Martha Marcy May Marlene (Sean Durkin, EE.UU., 2011). Por Gabriela Rubio (El Blog de Cine Español)
Sugerir es uno de los mayores placeres de algunos directores que, irremediablemente, se convierte en un viaje cinematográficamente enriquecedor para el espectador. Este es el caso de Martha Marcy May Marlene, película que nos sumerge en el mundo de las sectas y las consecuencias para una joven que decide escapar de una de ellas y volver a casa de su hermana. La cinta, que merece un visionado obligatorio, se apoya en la gran interpretación de Elisabeth Olsen como Martha, personaje cuya mente perturbada e inocente traspasa la pantalla a través de una inteligente estructura narrativa que combina presente y pasado. Esta virtud, sumada a su inquietante puesta en escena a base de planos crudos aunque bellos al mismo tiempo, nos sitúa ante una obra que combina elementos que hipnotizan al espectador hasta conducirlo a un final de lo más controvertido. Martha Marcy May Marlene es magistral, oscura, bella y muy diferente a la mayoría de trabajos sobre la temática.
Twin Peaks: Fuego camina conmigo (Twin Peaks: Fire Walk with Me, David Lynch, EE.UU., 1990). Por Juanma Ruiz (Caimán Cuadernos de Cine, Jotdown)

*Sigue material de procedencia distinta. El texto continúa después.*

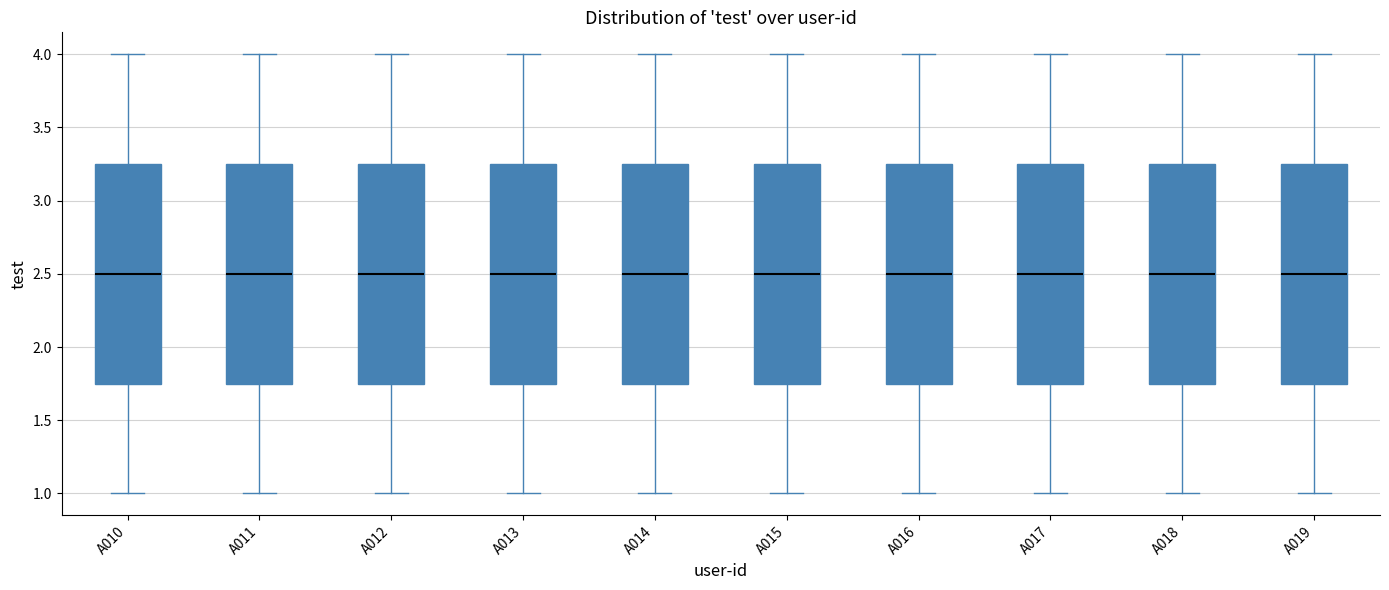

Reading left to right, read every box against the y-axis: the position of its median line, the range the box covers, and the ends of its whiskers. The values are not printed on the chart, so give them approximately, as read against the axis.

A010: median 2.50, box 1.75 to 3.25, whiskers 1.00 to 4.00
A011: median 2.50, box 1.75 to 3.25, whiskers 1.00 to 4.00
A012: median 2.50, box 1.75 to 3.25, whiskers 1.00 to 4.00
A013: median 2.50, box 1.75 to 3.25, whiskers 1.00 to 4.00
A014: median 2.50, box 1.75 to 3.25, whiskers 1.00 to 4.00
A015: median 2.50, box 1.75 to 3.25, whiskers 1.00 to 4.00
A016: median 2.50, box 1.75 to 3.25, whiskers 1.00 to 4.00
A017: median 2.50, box 1.75 to 3.25, whiskers 1.00 to 4.00
A018: median 2.50, box 1.75 to 3.25, whiskers 1.00 to 4.00
A019: median 2.50, box 1.75 to 3.25, whiskers 1.00 to 4.00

Hace ahora un año, se presentaban en Cannes los dos primeros episodios de Twin Peaks: The Return ante una ovación unánime. El mismo Cannes que, veinticinco años atrás, había abucheado la precuela Twin Peaks: Fuego camina conmigo. Pero vista con perspectiva, aquella cinta contenía ya el embrión de aquello que cautivó en The Return: esto es, el Lynch más descaradamente surrealista, retorcido y libérrimo, un autor que en sus filmes inmediatamente precedentes (Terciopelo azul, Corazón salvaje) se mantenía relativamente contenido, y que únicamente en Cabeza borradora (Eraserhead, 1977) había dado rienda suelta a sus oscuras y sugestivas fantasías. Sin Fuego, camina conmigo no habrían venido Carretera perdida, Mulholland Drive y, por supuesto, esa tercera temporada de Twin Peaks que supuso la síntesis de toda su cinematografía y el aplauso en la Croisette y en todo el planeta. De aquellos polvos estos lodos y, quizá, un poco de justicia poética. Y onírica.